* **Work to be completed**
Please restate the lines shown below exactly, every one of them.

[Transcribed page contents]
╔══

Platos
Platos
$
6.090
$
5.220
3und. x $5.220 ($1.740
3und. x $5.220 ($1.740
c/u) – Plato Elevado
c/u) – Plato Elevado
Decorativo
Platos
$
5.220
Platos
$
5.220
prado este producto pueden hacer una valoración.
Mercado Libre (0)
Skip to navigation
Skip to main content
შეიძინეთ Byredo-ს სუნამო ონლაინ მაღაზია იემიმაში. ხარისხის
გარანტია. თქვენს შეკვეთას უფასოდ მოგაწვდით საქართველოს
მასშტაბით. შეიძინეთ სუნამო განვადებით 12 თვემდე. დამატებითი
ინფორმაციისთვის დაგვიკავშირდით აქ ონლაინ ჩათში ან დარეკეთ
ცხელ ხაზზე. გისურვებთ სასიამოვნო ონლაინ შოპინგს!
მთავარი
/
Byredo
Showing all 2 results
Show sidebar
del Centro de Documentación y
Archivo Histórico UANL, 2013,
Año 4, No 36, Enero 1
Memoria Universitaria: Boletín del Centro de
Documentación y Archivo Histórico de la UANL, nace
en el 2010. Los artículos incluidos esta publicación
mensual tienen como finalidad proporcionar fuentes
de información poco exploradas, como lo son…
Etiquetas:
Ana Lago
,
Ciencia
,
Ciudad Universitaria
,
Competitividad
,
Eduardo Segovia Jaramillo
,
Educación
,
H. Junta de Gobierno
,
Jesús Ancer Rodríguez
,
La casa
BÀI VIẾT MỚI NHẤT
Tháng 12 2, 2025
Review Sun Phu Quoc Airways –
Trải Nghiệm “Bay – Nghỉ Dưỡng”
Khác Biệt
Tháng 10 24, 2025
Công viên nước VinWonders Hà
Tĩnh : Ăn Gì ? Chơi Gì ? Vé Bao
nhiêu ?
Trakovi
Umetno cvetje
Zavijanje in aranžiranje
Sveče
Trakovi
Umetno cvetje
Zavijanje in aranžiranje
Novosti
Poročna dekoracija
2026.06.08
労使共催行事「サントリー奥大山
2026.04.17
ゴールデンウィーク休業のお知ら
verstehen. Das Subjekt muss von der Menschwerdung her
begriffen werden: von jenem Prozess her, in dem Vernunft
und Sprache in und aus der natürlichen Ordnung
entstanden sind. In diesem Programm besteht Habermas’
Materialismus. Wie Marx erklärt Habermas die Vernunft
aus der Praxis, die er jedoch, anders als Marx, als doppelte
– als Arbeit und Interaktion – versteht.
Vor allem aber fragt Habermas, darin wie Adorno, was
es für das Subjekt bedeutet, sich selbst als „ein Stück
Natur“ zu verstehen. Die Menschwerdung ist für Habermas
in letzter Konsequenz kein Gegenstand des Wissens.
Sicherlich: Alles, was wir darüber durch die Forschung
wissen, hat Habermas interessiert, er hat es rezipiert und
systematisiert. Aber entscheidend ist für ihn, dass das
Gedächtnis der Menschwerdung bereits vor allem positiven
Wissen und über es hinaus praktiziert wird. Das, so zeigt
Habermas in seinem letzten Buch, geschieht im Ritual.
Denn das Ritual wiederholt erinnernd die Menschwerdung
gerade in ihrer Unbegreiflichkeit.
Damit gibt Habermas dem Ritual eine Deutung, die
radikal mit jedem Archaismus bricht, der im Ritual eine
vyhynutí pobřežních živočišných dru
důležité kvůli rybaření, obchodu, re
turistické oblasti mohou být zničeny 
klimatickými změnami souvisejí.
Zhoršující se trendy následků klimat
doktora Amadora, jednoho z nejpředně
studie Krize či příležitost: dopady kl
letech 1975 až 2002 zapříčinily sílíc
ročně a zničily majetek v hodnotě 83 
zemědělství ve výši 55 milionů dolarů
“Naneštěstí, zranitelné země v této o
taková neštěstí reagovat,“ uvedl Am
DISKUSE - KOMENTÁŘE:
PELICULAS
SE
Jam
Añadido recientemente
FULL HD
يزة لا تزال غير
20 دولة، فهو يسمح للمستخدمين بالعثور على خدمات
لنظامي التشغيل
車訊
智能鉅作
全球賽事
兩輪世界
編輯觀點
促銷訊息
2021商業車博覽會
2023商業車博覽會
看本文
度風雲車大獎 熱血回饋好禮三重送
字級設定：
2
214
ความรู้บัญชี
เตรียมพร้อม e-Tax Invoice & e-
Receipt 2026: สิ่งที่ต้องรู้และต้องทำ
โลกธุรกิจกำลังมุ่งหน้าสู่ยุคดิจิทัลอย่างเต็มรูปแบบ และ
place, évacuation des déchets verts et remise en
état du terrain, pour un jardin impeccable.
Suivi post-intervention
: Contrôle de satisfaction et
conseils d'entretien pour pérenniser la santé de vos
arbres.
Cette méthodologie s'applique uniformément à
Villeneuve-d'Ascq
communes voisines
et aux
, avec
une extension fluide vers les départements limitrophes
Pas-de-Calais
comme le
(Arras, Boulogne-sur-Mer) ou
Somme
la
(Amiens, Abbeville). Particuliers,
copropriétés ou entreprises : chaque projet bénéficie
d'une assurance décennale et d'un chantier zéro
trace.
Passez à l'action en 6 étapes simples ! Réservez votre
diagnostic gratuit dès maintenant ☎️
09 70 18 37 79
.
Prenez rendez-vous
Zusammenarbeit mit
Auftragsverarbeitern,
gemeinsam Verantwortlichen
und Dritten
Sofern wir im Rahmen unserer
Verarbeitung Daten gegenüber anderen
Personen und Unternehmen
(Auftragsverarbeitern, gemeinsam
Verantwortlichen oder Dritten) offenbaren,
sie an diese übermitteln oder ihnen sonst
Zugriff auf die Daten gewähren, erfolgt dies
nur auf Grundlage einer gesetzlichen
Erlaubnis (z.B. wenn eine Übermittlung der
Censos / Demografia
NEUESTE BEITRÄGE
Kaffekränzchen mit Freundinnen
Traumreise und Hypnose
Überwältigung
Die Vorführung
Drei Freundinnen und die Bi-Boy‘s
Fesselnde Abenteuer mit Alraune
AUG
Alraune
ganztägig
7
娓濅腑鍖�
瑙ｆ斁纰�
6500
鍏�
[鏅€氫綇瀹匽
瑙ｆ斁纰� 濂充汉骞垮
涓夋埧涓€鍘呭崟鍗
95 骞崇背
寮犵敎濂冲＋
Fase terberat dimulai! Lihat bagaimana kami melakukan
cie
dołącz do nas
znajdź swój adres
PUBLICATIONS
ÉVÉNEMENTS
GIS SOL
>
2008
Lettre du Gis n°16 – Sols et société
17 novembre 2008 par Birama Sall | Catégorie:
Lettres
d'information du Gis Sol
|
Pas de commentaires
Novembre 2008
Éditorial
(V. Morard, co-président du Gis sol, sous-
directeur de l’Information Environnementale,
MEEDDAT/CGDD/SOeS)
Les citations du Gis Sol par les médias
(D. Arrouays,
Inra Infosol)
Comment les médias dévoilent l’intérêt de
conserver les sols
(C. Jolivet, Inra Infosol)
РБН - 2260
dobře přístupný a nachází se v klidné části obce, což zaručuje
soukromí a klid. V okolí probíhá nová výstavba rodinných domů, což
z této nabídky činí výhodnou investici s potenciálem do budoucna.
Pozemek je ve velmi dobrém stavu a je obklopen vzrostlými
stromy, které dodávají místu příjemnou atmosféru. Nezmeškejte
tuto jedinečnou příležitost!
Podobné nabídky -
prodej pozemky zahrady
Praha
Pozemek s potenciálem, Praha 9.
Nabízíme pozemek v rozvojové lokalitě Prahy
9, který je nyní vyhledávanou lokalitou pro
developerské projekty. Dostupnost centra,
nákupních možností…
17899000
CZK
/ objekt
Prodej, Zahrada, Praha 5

╚══

* **Result below**
Platos
Platos
$
6.090
$
5.220
3und. x $5.220 ($1.740
3und. x $5.220 ($1.740
c/u) – Plato Elevado
c/u) – Plato Elevado
Decorativo
Platos
$
5.220
Platos
$
5.220
prado este producto pueden hacer una valoración.
Mercado Libre (0)
Skip to navigation
Skip to main content
შეიძინეთ Byredo-ს სუნამო ონლაინ მაღაზია იემიმაში. ხარისხის
გარანტია. თქვენს შეკვეთას უფასოდ მოგაწვდით საქართველოს
მასშტაბით. შეიძინეთ სუნამო განვადებით 12 თვემდე. დამატებითი
ინფორმაციისთვის დაგვიკავშირდით აქ ონლაინ ჩათში ან დარეკეთ
ცხელ ხაზზე. გისურვებთ სასიამოვნო ონლაინ შოპინგს!
მთავარი
/
Byredo
Showing all 2 results
Show sidebar
del Centro de Documentación y
Archivo Histórico UANL, 2013,
Año 4, No 36, Enero 1
Memoria Universitaria: Boletín del Centro de
Documentación y Archivo Histórico de la UANL, nace
en el 2010. Los artículos incluidos esta publicación
mensual tienen como finalidad proporcionar fuentes
de información poco exploradas, como lo son…
Etiquetas:
Ana Lago
,
Ciencia
,
Ciudad Universitaria
,
Competitividad
,
Eduardo Segovia Jaramillo
,
Educación
,
H. Junta de Gobierno
,
Jesús Ancer Rodríguez
,
La casa
BÀI VIẾT MỚI NHẤT
Tháng 12 2, 2025
Review Sun Phu Quoc Airways –
Trải Nghiệm “Bay – Nghỉ Dưỡng”
Khác Biệt
Tháng 10 24, 2025
Công viên nước VinWonders Hà
Tĩnh : Ăn Gì ? Chơi Gì ? Vé Bao
nhiêu ?
Trakovi
Umetno cvetje
Zavijanje in aranžiranje
Sveče
Trakovi
Umetno cvetje
Zavijanje in aranžiranje
Novosti
Poročna dekoracija
2026.06.08
労使共催行事「サントリー奥大山
2026.04.17
ゴールデンウィーク休業のお知ら
verstehen. Das Subjekt muss von der Menschwerdung her
begriffen werden: von jenem Prozess her, in dem Vernunft
und Sprache in und aus der natürlichen Ordnung
entstanden sind. In diesem Programm besteht Habermas’
Materialismus. Wie Marx erklärt Habermas die Vernunft
aus der Praxis, die er jedoch, anders als Marx, als doppelte
– als Arbeit und Interaktion – versteht.
Vor allem aber fragt Habermas, darin wie Adorno, was
es für das Subjekt bedeutet, sich selbst als „ein Stück
Natur“ zu verstehen. Die Menschwerdung ist für Habermas
in letzter Konsequenz kein Gegenstand des Wissens.
Sicherlich: Alles, was wir darüber durch die Forschung
wissen, hat Habermas interessiert, er hat es rezipiert und
systematisiert. Aber entscheidend ist für ihn, dass das
Gedächtnis der Menschwerdung bereits vor allem positiven
Wissen und über es hinaus praktiziert wird. Das, so zeigt
Habermas in seinem letzten Buch, geschieht im Ritual.
Denn das Ritual wiederholt erinnernd die Menschwerdung
gerade in ihrer Unbegreiflichkeit.
Damit gibt Habermas dem Ritual eine Deutung, die
radikal mit jedem Archaismus bricht, der im Ritual eine
vyhynutí pobřežních živočišných dru
důležité kvůli rybaření, obchodu, re
turistické oblasti mohou být zničeny 
klimatickými změnami souvisejí.
Zhoršující se trendy následků klimat
doktora Amadora, jednoho z nejpředně
studie Krize či příležitost: dopady kl
letech 1975 až 2002 zapříčinily sílíc
ročně a zničily majetek v hodnotě 83 
zemědělství ve výši 55 milionů dolarů
“Naneštěstí, zranitelné země v této o
taková neštěstí reagovat,“ uvedl Am
DISKUSE - KOMENTÁŘE:
PELICULAS
SE
Jam
Añadido recientemente
FULL HD
يزة لا تزال غير
20 دولة، فهو يسمح للمستخدمين بالعثور على خدمات
لنظامي التشغيل
車訊
智能鉅作
全球賽事
兩輪世界
編輯觀點
促銷訊息
2021商業車博覽會
2023商業車博覽會
看本文
度風雲車大獎 熱血回饋好禮三重送
字級設定：
2
214
ความรู้บัญชี
เตรียมพร้อม e-Tax Invoice & e-
Receipt 2026: สิ่งที่ต้องรู้และต้องทำ
โลกธุรกิจกำลังมุ่งหน้าสู่ยุคดิจิทัลอย่างเต็มรูปแบบ และ
place, évacuation des déchets verts et remise en
état du terrain, pour un jardin impeccable.
Suivi post-intervention
: Contrôle de satisfaction et
conseils d'entretien pour pérenniser la santé de vos
arbres.
Cette méthodologie s'applique uniformément à
Villeneuve-d'Ascq
communes voisines
et aux
, avec
une extension fluide vers les départements limitrophes
Pas-de-Calais
comme le
(Arras, Boulogne-sur-Mer) ou
Somme
la
(Amiens, Abbeville). Particuliers,
copropriétés ou entreprises : chaque projet bénéficie
d'une assurance décennale et d'un chantier zéro
trace.
Passez à l'action en 6 étapes simples ! Réservez votre
diagnostic gratuit dès maintenant ☎️
09 70 18 37 79
.
Prenez rendez-vous
Zusammenarbeit mit
Auftragsverarbeitern,
gemeinsam Verantwortlichen
und Dritten
Sofern wir im Rahmen unserer
Verarbeitung Daten gegenüber anderen
Personen und Unternehmen
(Auftragsverarbeitern, gemeinsam
Verantwortlichen oder Dritten) offenbaren,
sie an diese übermitteln oder ihnen sonst
Zugriff auf die Daten gewähren, erfolgt dies
nur auf Grundlage einer gesetzlichen
Erlaubnis (z.B. wenn eine Übermittlung der
Censos / Demografia
NEUESTE BEITRÄGE
Kaffekränzchen mit Freundinnen
Traumreise und Hypnose
Überwältigung
Die Vorführung
Drei Freundinnen und die Bi-Boy‘s
Fesselnde Abenteuer mit Alraune
AUG
Alraune
ganztägig
7
娓濅腑鍖�
瑙ｆ斁纰�
6500
鍏�
[鏅€氫綇瀹匽
瑙ｆ斁纰� 濂充汉骞垮
涓夋埧涓€鍘呭崟鍗
95 骞崇背
寮犵敎濂冲＋
Fase terberat dimulai! Lihat bagaimana kami melakukan
cie
dołącz do nas
znajdź swój adres
PUBLICATIONS
ÉVÉNEMENTS
GIS SOL
>
2008
Lettre du Gis n°16 – Sols et société
17 novembre 2008 par Birama Sall | Catégorie:
Lettres
d'information du Gis Sol
|
Pas de commentaires
Novembre 2008
Éditorial
(V. Morard, co-président du Gis sol, sous-
directeur de l’Information Environnementale,
MEEDDAT/CGDD/SOeS)
Les citations du Gis Sol par les médias
(D. Arrouays,
Inra Infosol)
Comment les médias dévoilent l’intérêt de
conserver les sols
(C. Jolivet, Inra Infosol)
РБН - 2260
dobře přístupný a nachází se v klidné části obce, což zaručuje
soukromí a klid. V okolí probíhá nová výstavba rodinných domů, což
z této nabídky činí výhodnou investici s potenciálem do budoucna.
Pozemek je ve velmi dobrém stavu a je obklopen vzrostlými
stromy, které dodávají místu příjemnou atmosféru. Nezmeškejte
tuto jedinečnou příležitost!
Podobné nabídky -
prodej pozemky zahrady
Praha
Pozemek s potenciálem, Praha 9.
Nabízíme pozemek v rozvojové lokalitě Prahy
9, který je nyní vyhledávanou lokalitou pro
developerské projekty. Dostupnost centra,
nákupních možností…
17899000
CZK
/ objekt
Prodej, Zahrada, Praha 5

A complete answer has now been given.